Compiling And Running Cuda Programs
NVIDIA CUDA Getting Started Guide for Microsoft. Compiling CUDA Programs. NVIDIA CUDA Getting Started Guide for Microsoft Windows. I am strugling with parallelizing a RayTracing program, using CUDA. I have the sequential code, and I have wrote the parallel code (kernel). When running the program.
Compiling with -xhost on the Della head node (an ivybridge) will produce code optimized for the ivybridge processors. As a result, when run on the older westmere nodes, the executable will fail with an error message similar to: 'Please verify that both the operating system and the processor support Intel(R) F16C and AVX1 instructions.' When running on the newer haswell and broadwell nodes, the code will run below optimal performance. The recommended solution is to use the -ax flag to tell the compiler to build a binary with instruction sets for each architecture, and choose the best one at runtime. For example, instead of -xAVX or -xhost, use: -axCORE-AVX2,AVX,SSE4.2. Module load cudatoolkit nvcc myCUDAcode.cu Submitting an MPI Job Once the parallel processing executable, a.out, is compiled, a job script to run it will need to be created for Slurm. Here is a sample command script, parallel.cmd, which uses 16 CPUs (8 CPU cores per node).

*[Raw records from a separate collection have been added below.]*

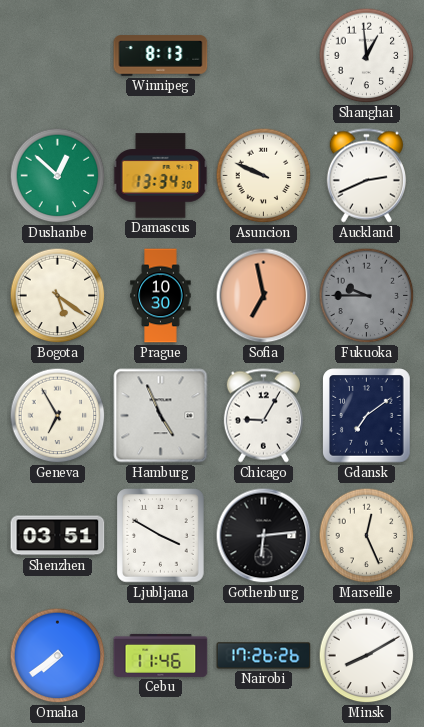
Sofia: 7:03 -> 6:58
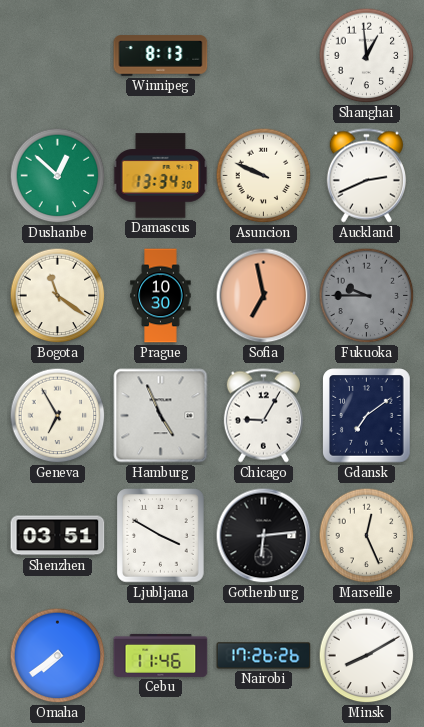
Bogota: 5:21 -> 11:21
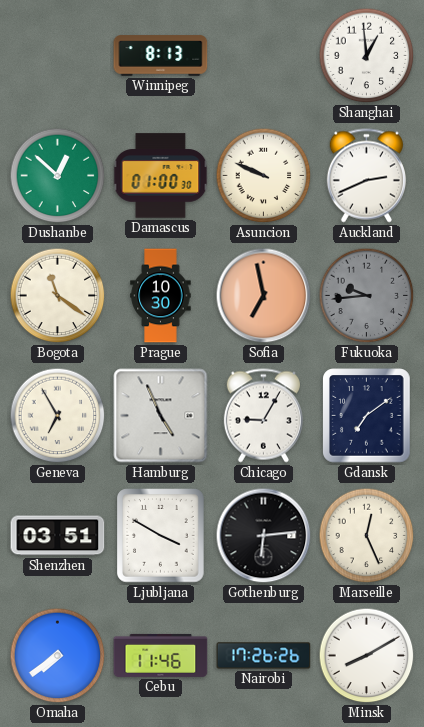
Damascus: 13:34 -> 01:00
Fukuoka: 9:45 -> 9:44
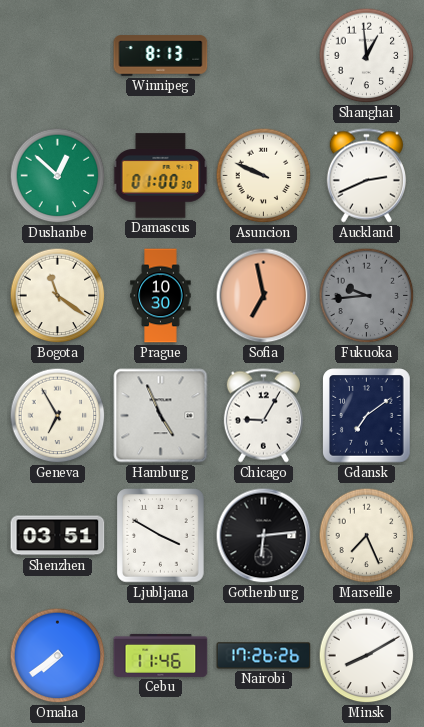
Marseille: 12:26 -> 7:26
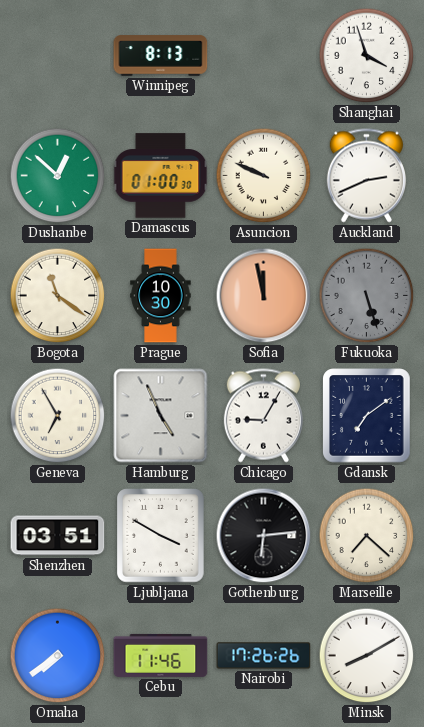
Shanghai: 12:59 -> 3:57
Sofia: 6:58 -> 11:58
Fukuoka: 9:44 -> 5:27
Marseille: 7:26 -> 7:22
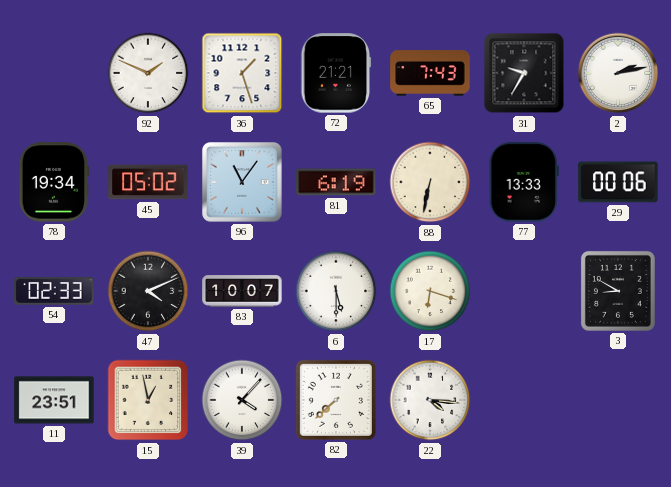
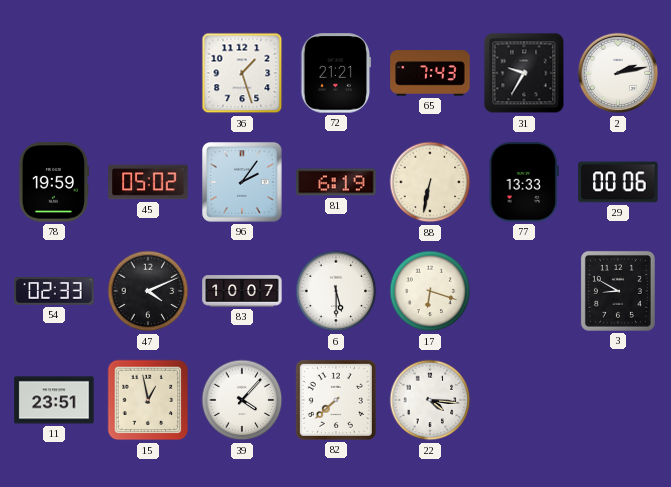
92: 1:49 -> none
78: 19:34 -> 19:59
96: 11:06 -> 2:06
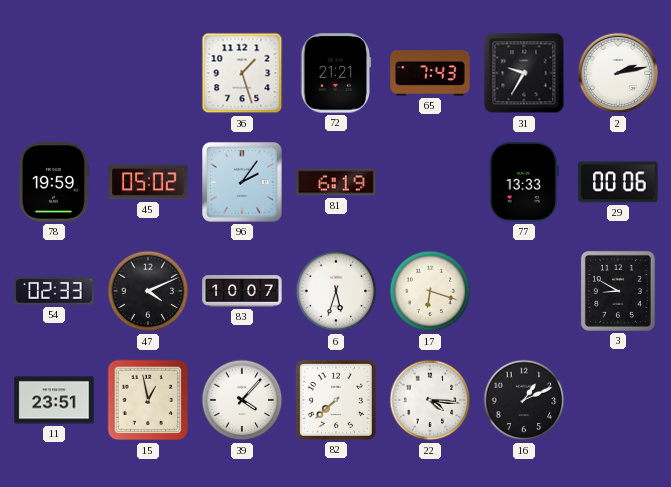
88: 6:32 -> none
6: 5:30 -> 5:33
16: none -> 1:11
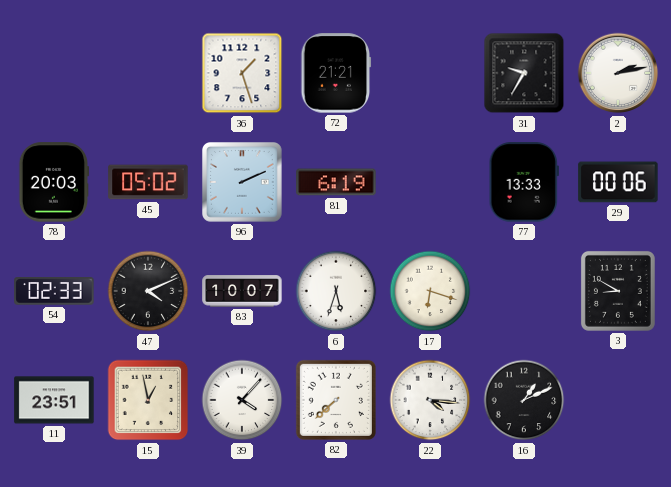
65: 7:43 -> none
78: 19:59 -> 20:03
96: 2:06 -> 2:11
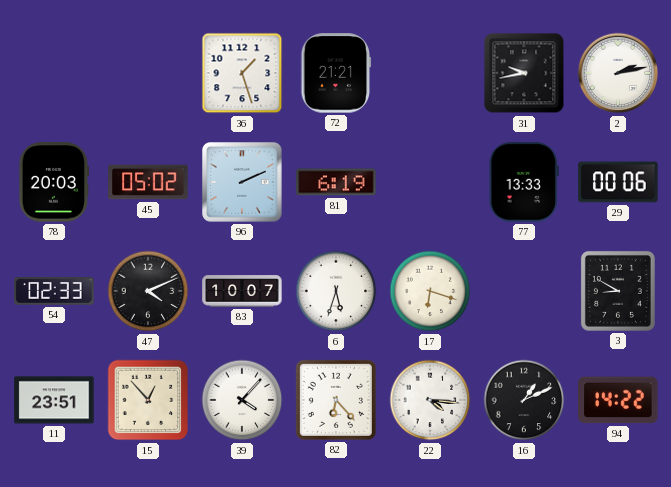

In most cases, you should specify -ntasks-per-node to be equal to the number of cores per node on the system where the job will run. For Adroit, this is 8, for Tiger it is 16.
See the table for details for each cluster. If you need help with job submission parameters, send e-mail to cses@Princeton.edu or come to one of the twice-weekly.
To initialize the device arrays, we simply copy the data from x and y to the corresponding device arrays dx and dyusing cudaMemcpy, which works just like the standard C memcpy function, except that it takes a fourth argument which specifies the direction of the copy. In this case we use cudaMemcpyHostToDevice to specify that the first argument is a host pointer and the second argument is a device pointer. CudaMemcpy ( dx, x, N.
sizeof ( float ), cudaMemcpyHostToDevice ); cudaMemcpy ( dy, y, N. sizeof ( float ), cudaMemcpyHostToDevice ). The information between the triple chevrons is the execution configuration, which dictates how many device threads execute the kernel in parallel.
In CUDA there is a hierarchy of threads in software which mimics how thread processors are grouped on the GPU. In the CUDA programming model we speak of launching a kernel with a grid of thread blocks. The first argument in the execution configuration specifies the number of thread blocks in the grid, and the second specifies the number of threads in a thread block. In CUDA, we define kernels such as saxpy using the global declaration specifier. Variables defined within device code do not need to be specified as device variables because they are assumed to reside on the device. In this case the n, a and i variables will be stored by each thread in a register, and the pointers x and y must be pointers to the device memory address space. This is indeed true because we passed xd and yd to the kernel when we launched it from the host code.
The first two arguments, n and a, however, were not explicitly transferred to the device in host code. Nicolae guta am un baiat smecher mare. Because function arguments are passed by value by default in C/C, the CUDA runtime can automatically handle the transfer of these values to the device. This feature of the CUDA Runtime API makes launching kernels on the GPU very natural and easy—it is almost the same as calling a C function.
Compiling And Running Java Command Line
There are only two lines in our saxpy kernel. As mentioned earlier, the kernel is executed by multiple threads in parallel. If we want each thread to process an element of the resultant array, then we need a means of distinguishing and identifying each thread. CUDA defines the variables blockDim, blockIdx, and threadIdx. These predefined variables are of type dim3, analogous to the execution configuration parameters in host code. The predefined variable blockDim contains the dimensions of each thread block as specified in the second execution configuration parameter for the kernel launch.
Cuda Programs
The predefined variables threadIdx and blockIdx contain the index of the thread within its thread block and the thread block within the grid, respectively. The expression: int i = blockDim. X. blockIdx. X + threadIdx.
Compiling And Running Java Programs
Before this index is used to access array elements, its value is checked against the number of elements, n, to ensure there are no out-of-bounds memory accesses. This check is required for cases where the number of elements in an array is not evenly divisible by the thread block size, and as a result the number of threads launched by the kernel is larger than the array size. The second line of the kernel performs the element-wise work of the SAXPY, and other than the bounds check, it is identical to the inner loop of a host implementation of SAXPY.